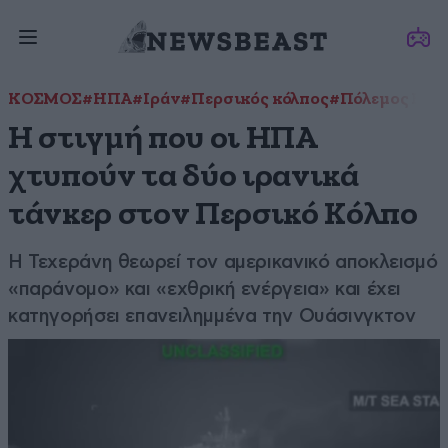
ΚΟΣΜΟΣ
#ΗΠΑ
#Ιράν
#Περσικός κόλπος
#Πόλεμος ΗΠ
Η στιγμή που οι ΗΠΑ
χτυπούν τα δύο ιρανικά
τάνκερ στον Περσικό Κόλπο
Η Τεχεράνη θεωρεί τον αμερικανικό αποκλεισμό
«παράνομο» και «εχθρική ενέργεια» και έχει
κατηγορήσει επανειλημμένα την Ουάσινγκτον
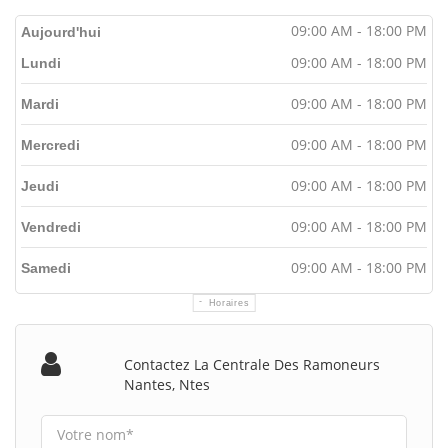
09:00 AM - 18:00 PM
Aujourd'hui
09:00 AM - 18:00 PM
Lundi
09:00 AM - 18:00 PM
Mardi
09:00 AM - 18:00 PM
Mercredi
09:00 AM - 18:00 PM
Jeudi
09:00 AM - 18:00 PM
Vendredi
09:00 AM - 18:00 PM
Samedi
Horaires
Contactez La Centrale Des Ramoneurs
Nantes, Ntes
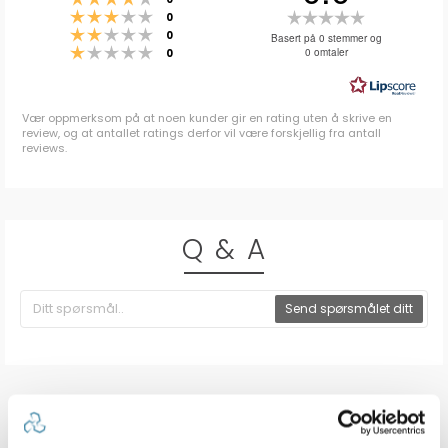
Karakter: 3 av 5 mulige
Karakter:
stemmer
0
Karakter: 2 av 5 mulige
stemmer
0.0
0
Basert på 0 stemmer og
Karakter: 1 av 5 mulige
stemmer
0 omtaler
0
av
5
mulige
Vær oppmerksom på at noen kunder gir en rating uten å skrive en
review, og at antallet ratings derfor vil være forskjellig fra antall
reviews.
Q & A
Send spørsmålet ditt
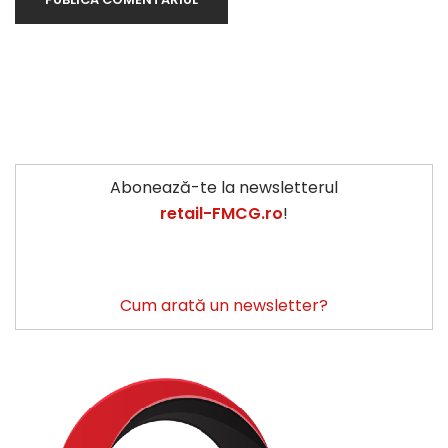
Abonează-te la newsletterul
retail-FMCG.ro
!
Cum arată un newsletter?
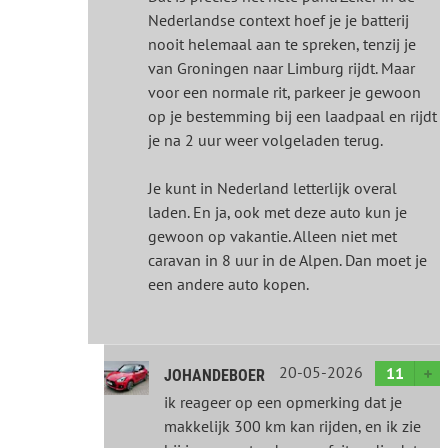
Nederlandse context hoef je je batterij
nooit helemaal aan te spreken, tenzij je
van Groningen naar Limburg rijdt. Maar
voor een normale rit, parkeer je gewoon
op je bestemming bij een laadpaal en rijdt
je na 2 uur weer volgeladen terug.
Je kunt in Nederland letterlijk overal
laden. En ja, ook met deze auto kun je
gewoon op vakantie. Alleen niet met
caravan in 8 uur in de Alpen. Dan moet je
een andere auto kopen.
20-05-2026
11
JOHANDEBOER
ik reageer op een opmerking dat je
makkelijk 300 km kan rijden, en ik zie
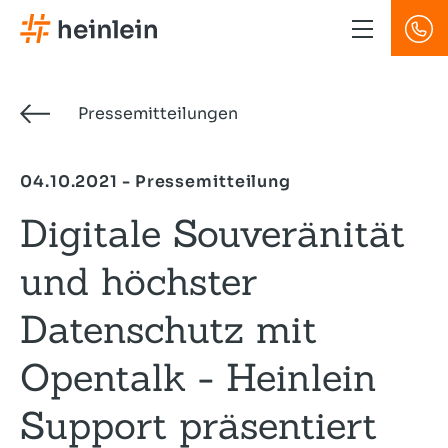
Direkt
zum
Inhalt
Pressemitteilungen
04.10.2021 - Pressemitteilung
Digitale Souveränität
und höchster
Datenschutz mit
Opentalk - Heinlein
Support präsentiert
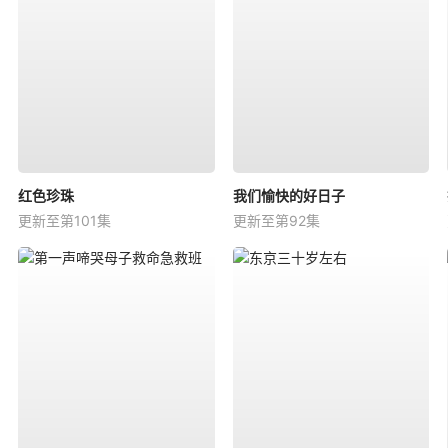
红色珍珠
我们愉快的好日子
更新至第101集
更新至第92集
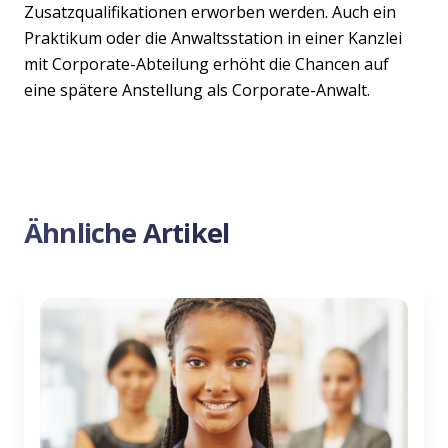
Zusatzqualifikationen erworben werden. Auch ein
Praktikum oder die Anwaltsstation in einer Kanzlei
mit Corporate-Abteilung erhöht die Chancen auf
eine spätere Anstellung als Corporate-Anwalt.
Ähnliche Artikel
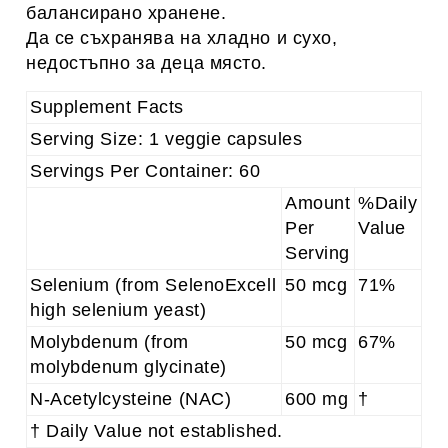
балансирано хранене.
Да се съхранява на хладно и сухо,
недостъпно за деца място.
Supplement Facts
Serving Size: 1 veggie capsules
Servings Per Container: 60
Amount
%Daily
Per
Value
Serving
Selenium (from SelenoExcell
50 mcg
71%
high selenium yeast)
Molybdenum (from
50 mcg
67%
molybdenum glycinate)
N-Acetylcysteine (NAC)
600 mg
†
† Daily Value not established.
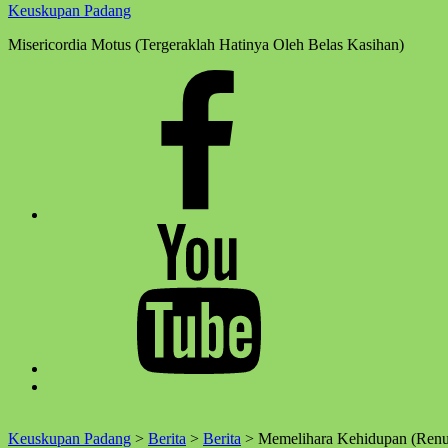
Keuskupan Padang
Misericordia Motus (Tergeraklah Hatinya Oleh Belas Kasihan)
Facebook
Komsos
Youtube
Komsos
Back
to
top
Keuskupan Padang
>
Berita
>
Berita
>
Memelihara Kehidupan (R
↑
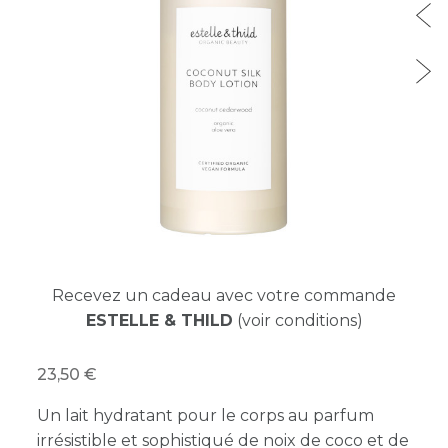
Recevez un cadeau avec votre commande
ESTELLE & THILD
(voir conditions)
23,50
Un lait hydratant pour le corps au parfum
irrésistible et sophistiqué de noix de coco et de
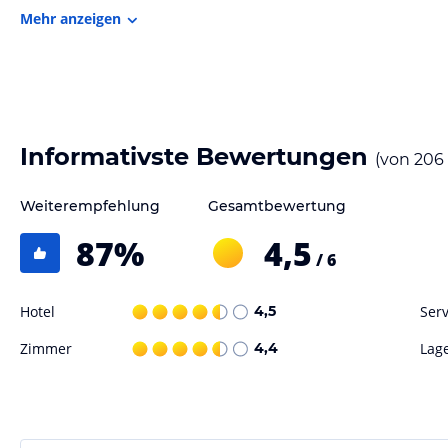
Mehr anzeigen
Informativste Bewertungen
(von
206
Weiterempfehlung
Gesamtbewertung
87
%
4,5
/ 6
Hotel
4,5
Serv
Zimmer
4,4
Lag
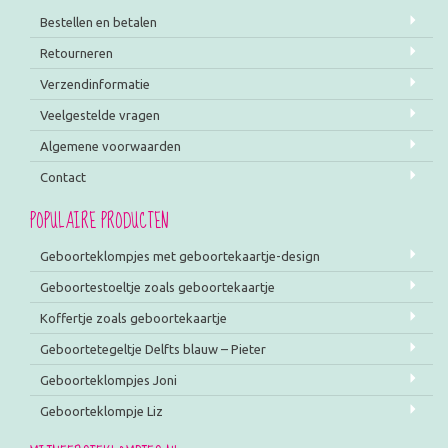
Bestellen en betalen
Retourneren
Verzendinformatie
Veelgestelde vragen
Algemene voorwaarden
Contact
POPULAIRE PRODUCTEN
Geboorteklompjes met geboortekaartje-design
Geboortestoeltje zoals geboortekaartje
Koffertje zoals geboortekaartje
Geboortetegeltje Delfts blauw – Pieter
Geboorteklompjes Joni
Geboorteklompje Liz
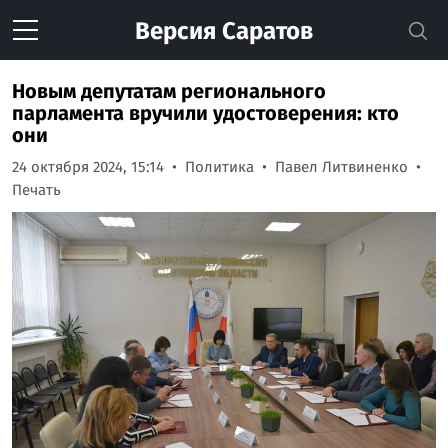
Версия
Саратов
Новым депутатам регионального
парламента вручили удостоверения: кто
они
24 октября 2024, 15:14
Политика
Павел Литвиненко
Печать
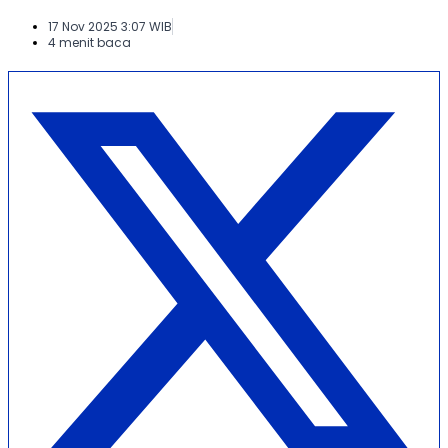
17 Nov 2025 3:07 WIB
4 menit baca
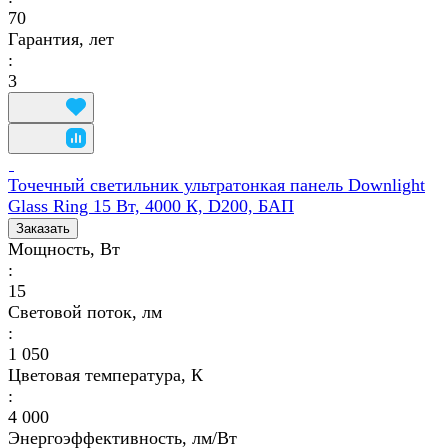
70
Гарантия, лет
:
3
Точечный светильник ультратонкая панель Downlight
Glass Ring 15 Вт, 4000 К, D200, БАП
Заказать
Мощность, Вт
:
15
Световой поток, лм
:
1 050
Цветовая температура, К
:
4 000
Энергоэффективность, лм/Вт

§ TASK DIRECTIONS:
Can you write out all of the items again, switching every "Karakter" to "Vurdering" and changing nothing else? Leave the pictures out.

§ RESPONSE FOR THIS EXERCISE:
ΚΟΣΜΟΣ
#ΗΠΑ
#Ιράν
#Περσικός κόλπος
#Πόλεμος ΗΠ
Η στιγμή που οι ΗΠΑ
χτυπούν τα δύο ιρανικά
τάνκερ στον Περσικό Κόλπο
Η Τεχεράνη θεωρεί τον αμερικανικό αποκλεισμό
«παράνομο» και «εχθρική ενέργεια» και έχει
κατηγορήσει επανειλημμένα την Ουάσινγκτον
09:00 AM - 18:00 PM
Aujourd'hui
09:00 AM - 18:00 PM
Lundi
09:00 AM - 18:00 PM
Mardi
09:00 AM - 18:00 PM
Mercredi
09:00 AM - 18:00 PM
Jeudi
09:00 AM - 18:00 PM
Vendredi
09:00 AM - 18:00 PM
Samedi
Horaires
Contactez La Centrale Des Ramoneurs
Nantes, Ntes
Vurdering: 3 av 5 mulige
Vurdering:
stemmer
0
Vurdering: 2 av 5 mulige
stemmer
0.0
0
Basert på 0 stemmer og
Vurdering: 1 av 5 mulige
stemmer
0 omtaler
0
av
5
mulige
Vær oppmerksom på at noen kunder gir en rating uten å skrive en
review, og at antallet ratings derfor vil være forskjellig fra antall
reviews.
Q & A
Send spørsmålet ditt
Abonează-te la newsletterul
retail-FMCG.ro
!
Cum arată un newsletter?
Nederlandse context hoef je je batterij
nooit helemaal aan te spreken, tenzij je
van Groningen naar Limburg rijdt. Maar
voor een normale rit, parkeer je gewoon
op je bestemming bij een laadpaal en rijdt
je na 2 uur weer volgeladen terug.
Je kunt in Nederland letterlijk overal
laden. En ja, ook met deze auto kun je
gewoon op vakantie. Alleen niet met
caravan in 8 uur in de Alpen. Dan moet je
een andere auto kopen.
20-05-2026
11
JOHANDEBOER
ik reageer op een opmerking dat je
makkelijk 300 km kan rijden, en ik zie
Direkt
zum
Inhalt
Pressemitteilungen
04.10.2021 - Pressemitteilung
Digitale Souveränität
und höchster
Datenschutz mit
Opentalk - Heinlein
Support präsentiert
红色珍珠
我们愉快的好日子
更新至第101集
更新至第92集
Zusatzqualifikationen erworben werden. Auch ein
Praktikum oder die Anwaltsstation in einer Kanzlei
mit Corporate-Abteilung erhöht die Chancen auf
eine spätere Anstellung als Corporate-Anwalt.
Ähnliche Artikel
балансирано хранене.
Да се съхранява на хладно и сухо,
недостъпно за деца място.
Supplement Facts
Serving Size: 1 veggie capsules
Servings Per Container: 60
Amount
%Daily
Per
Value
Serving
Selenium (from SelenoExcell
50 mcg
71%
high selenium yeast)
Molybdenum (from
50 mcg
67%
molybdenum glycinate)
N-Acetylcysteine (NAC)
600 mg
†
† Daily Value not established.
Keuskupan Padang
Misericordia Motus (Tergeraklah Hatinya Oleh Belas Kasihan)
Facebook
Komsos
Youtube
Komsos
Back
to
top
Keuskupan Padang
>
Berita
>
Berita
>
Memelihara Kehidupan (R
↑
Recevez un cadeau avec votre commande
ESTELLE & THILD
(voir conditions)
23,50
Un lait hydratant pour le corps au parfum
irrésistible et sophistiqué de noix de coco et de
Mehr anzeigen
Informativste Bewertungen
(von
206
Weiterempfehlung
Gesamtbewertung
87
%
4,5
/ 6
Hotel
4,5
Serv
Zimmer
4,4
Lag
Bestellen en betalen
Retourneren
Verzendinformatie
Veelgestelde vragen
Algemene voorwaarden
Contact
POPULAIRE PRODUCTEN
Geboorteklompjes met geboortekaartje-design
Geboortestoeltje zoals geboortekaartje
Koffertje zoals geboortekaartje
Geboortetegeltje Delfts blauw – Pieter
Geboorteklompjes Joni
Geboorteklompje Liz
Версия
Саратов
Новым депутатам регионального
парламента вручили удостоверения: кто
они
24 октября 2024, 15:14
Политика
Павел Литвиненко
Печать
17 Nov 2025 3:07 WIB
4 menit baca
70
Гарантия, лет
:
3
Точечный светильник ультратонкая панель Downlight
Glass Ring 15 Вт, 4000 К, D200, БАП
Заказать
Мощность, Вт
:
15
Световой поток, лм
:
1 050
Цветовая температура, К
:
4 000
Энергоэффективность, лм/Вт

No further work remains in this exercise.